___ DOCUMENT PASSAGE
Trading Forex

Day trade vs Swing trade: -- What is the difference in Forex trading?

by Grace Cheng

Day traders typically buy and sell currencies throughout the day, in the hope that the currency price will fluctuate during the day, thus providing them opportunities to make quick profits. A day trader can hold an open forex position anywhere from a few seconds to a few hours, but will close out his position before he goes to sleep. Therefore, the day trader does not hold any overnight positions.

On the other hand, swing traders have a a slightly longer time horizon than day traders for holding an open position. Just like day traders do, swing traders also try to speculate the short-term fluctuations of a currency price. Swing traders, however, tend to hold open positions for more than one day, but could also hold them for a few hours to several days, if that is necessary in order to capture a larger movement. I will highlight some differences between day trading and swing trading Forex below:

Frequency of Trades

One way of day trading is through scalping, which is the quick and repeated buying and selling of currencies within seconds or minutes. The objective of scalping is to gain a few pips here and there, but trading with a larger volume to make up for the small number of pips gained on an intraday basis. Do you like this hectic way of trading? If not, you may choose to swing trade instead, and place a trade only when you see the opportunity to do so and hold it for a few hours or for a few days.
______
___ RECORD SET
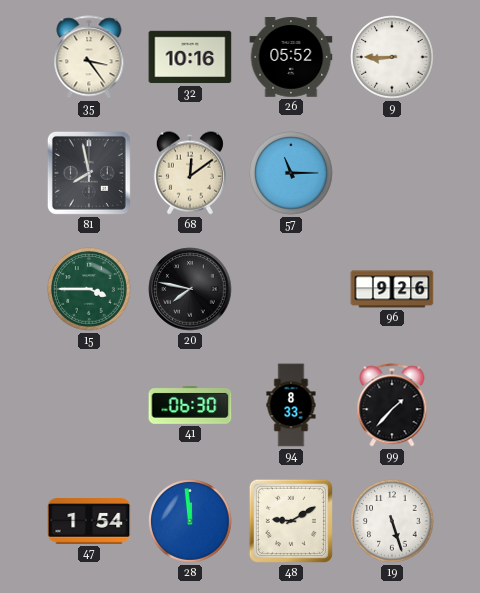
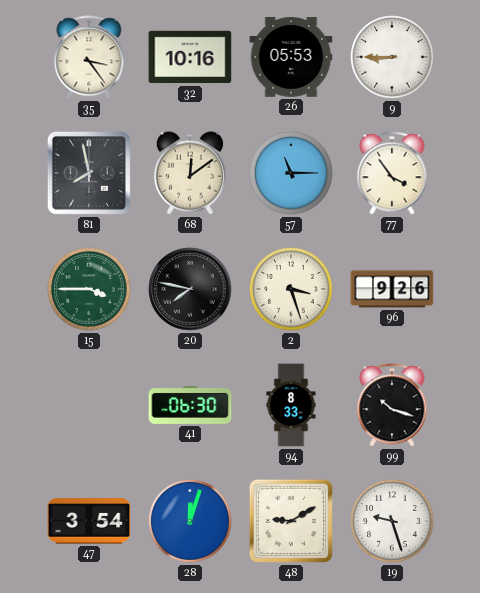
26: 05:52 -> 05:53
77: none -> 3:54
2: none -> 3:27
99: 1:37 -> 10:18
47: 1:54 -> 3:54
28: 11:59 -> 12:03
19: 5:27 -> 9:27
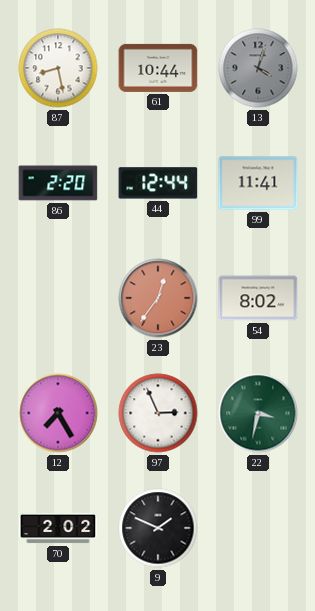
______
* TO DO
Keep writing the article comparing day trading and swing trading in forex, starting after its last sentence.

* EXERCISE OUTPUT
Overall Costs

Since a day trader places many more trades than a swing trader would, he incurs higher fixed costs in the form of spreads for every trade he places. He must make sure that the currency pair that he trades has a very tight spread so as to increase his chances of profit for each trade. The quality of fills is extremely important to a day trader because he can’t afford to suffer any slippage.

A swing trader, on the other hand, will incur less transaction costs due to the low frequency of trades, but may be subjected to rollover fees if he sells a currency with a higher interest rate against one with a lower interest rate, and holds that position overnight. However, the rollover fees are very little compared to the spreads and the potential profits.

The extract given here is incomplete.